EXERCISE
Could you filter the records below and keep only the lines with the word "Tổng"?

(DATASET EXTRACT Opens)

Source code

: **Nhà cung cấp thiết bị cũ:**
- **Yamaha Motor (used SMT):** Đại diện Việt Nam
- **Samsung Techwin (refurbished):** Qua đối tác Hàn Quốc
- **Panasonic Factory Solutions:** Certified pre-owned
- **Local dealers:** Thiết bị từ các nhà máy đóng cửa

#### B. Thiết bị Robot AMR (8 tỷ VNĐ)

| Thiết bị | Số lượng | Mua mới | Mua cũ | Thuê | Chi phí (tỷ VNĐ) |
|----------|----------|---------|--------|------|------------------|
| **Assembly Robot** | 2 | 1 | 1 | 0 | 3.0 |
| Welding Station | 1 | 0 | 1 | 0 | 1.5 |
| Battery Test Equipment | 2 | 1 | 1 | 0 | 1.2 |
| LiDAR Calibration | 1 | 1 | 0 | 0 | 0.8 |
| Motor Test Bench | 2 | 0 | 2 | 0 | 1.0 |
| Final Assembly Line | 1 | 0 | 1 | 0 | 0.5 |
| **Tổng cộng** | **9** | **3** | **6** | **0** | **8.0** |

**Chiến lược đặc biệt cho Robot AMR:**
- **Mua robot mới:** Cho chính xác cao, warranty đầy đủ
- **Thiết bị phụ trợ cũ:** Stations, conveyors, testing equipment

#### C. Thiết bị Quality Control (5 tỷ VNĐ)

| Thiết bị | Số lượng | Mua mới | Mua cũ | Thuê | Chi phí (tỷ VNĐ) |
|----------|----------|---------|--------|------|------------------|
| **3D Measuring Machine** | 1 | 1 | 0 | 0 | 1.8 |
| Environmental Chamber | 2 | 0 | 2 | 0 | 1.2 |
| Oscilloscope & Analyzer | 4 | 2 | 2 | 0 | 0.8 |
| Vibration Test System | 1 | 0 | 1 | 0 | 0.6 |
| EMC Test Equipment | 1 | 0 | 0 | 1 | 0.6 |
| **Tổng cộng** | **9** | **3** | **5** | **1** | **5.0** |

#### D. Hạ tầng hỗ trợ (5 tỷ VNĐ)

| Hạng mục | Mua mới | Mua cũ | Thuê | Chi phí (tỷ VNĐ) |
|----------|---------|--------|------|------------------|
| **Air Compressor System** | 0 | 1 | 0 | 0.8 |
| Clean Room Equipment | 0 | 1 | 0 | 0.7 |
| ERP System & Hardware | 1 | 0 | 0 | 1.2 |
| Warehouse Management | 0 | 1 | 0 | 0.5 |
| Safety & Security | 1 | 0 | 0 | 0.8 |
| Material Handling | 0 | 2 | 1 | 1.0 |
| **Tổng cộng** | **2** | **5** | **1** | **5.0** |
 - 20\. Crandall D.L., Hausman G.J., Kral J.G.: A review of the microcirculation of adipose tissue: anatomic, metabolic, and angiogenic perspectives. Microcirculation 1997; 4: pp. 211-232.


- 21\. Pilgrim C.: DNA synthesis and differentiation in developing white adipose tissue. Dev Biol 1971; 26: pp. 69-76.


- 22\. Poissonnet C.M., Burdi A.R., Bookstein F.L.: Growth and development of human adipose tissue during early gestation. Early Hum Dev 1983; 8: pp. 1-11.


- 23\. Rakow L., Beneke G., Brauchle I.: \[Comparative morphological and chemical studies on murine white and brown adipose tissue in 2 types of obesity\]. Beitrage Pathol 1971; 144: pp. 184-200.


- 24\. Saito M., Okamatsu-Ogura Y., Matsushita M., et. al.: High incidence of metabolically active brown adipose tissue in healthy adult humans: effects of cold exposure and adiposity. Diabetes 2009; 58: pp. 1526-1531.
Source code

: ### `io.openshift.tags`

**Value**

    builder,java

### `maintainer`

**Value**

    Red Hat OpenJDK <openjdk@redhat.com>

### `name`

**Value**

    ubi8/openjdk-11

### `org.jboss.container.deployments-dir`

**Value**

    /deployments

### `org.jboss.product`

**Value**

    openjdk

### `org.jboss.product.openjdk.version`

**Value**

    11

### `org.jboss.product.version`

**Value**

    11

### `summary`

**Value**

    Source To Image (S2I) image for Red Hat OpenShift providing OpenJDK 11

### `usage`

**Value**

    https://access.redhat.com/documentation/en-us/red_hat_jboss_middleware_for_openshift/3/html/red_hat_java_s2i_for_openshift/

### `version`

(DATASET EXTRACT Closes)

SOLUTION TO THIS PROBLEM
| **Tổng cộng** | **9** | **3** | **6** | **0** | **8.0** |
| **Tổng cộng** | **9** | **3** | **5** | **1** | **5.0** |
| **Tổng cộng** | **2** | **5** | **1** | **5.0** |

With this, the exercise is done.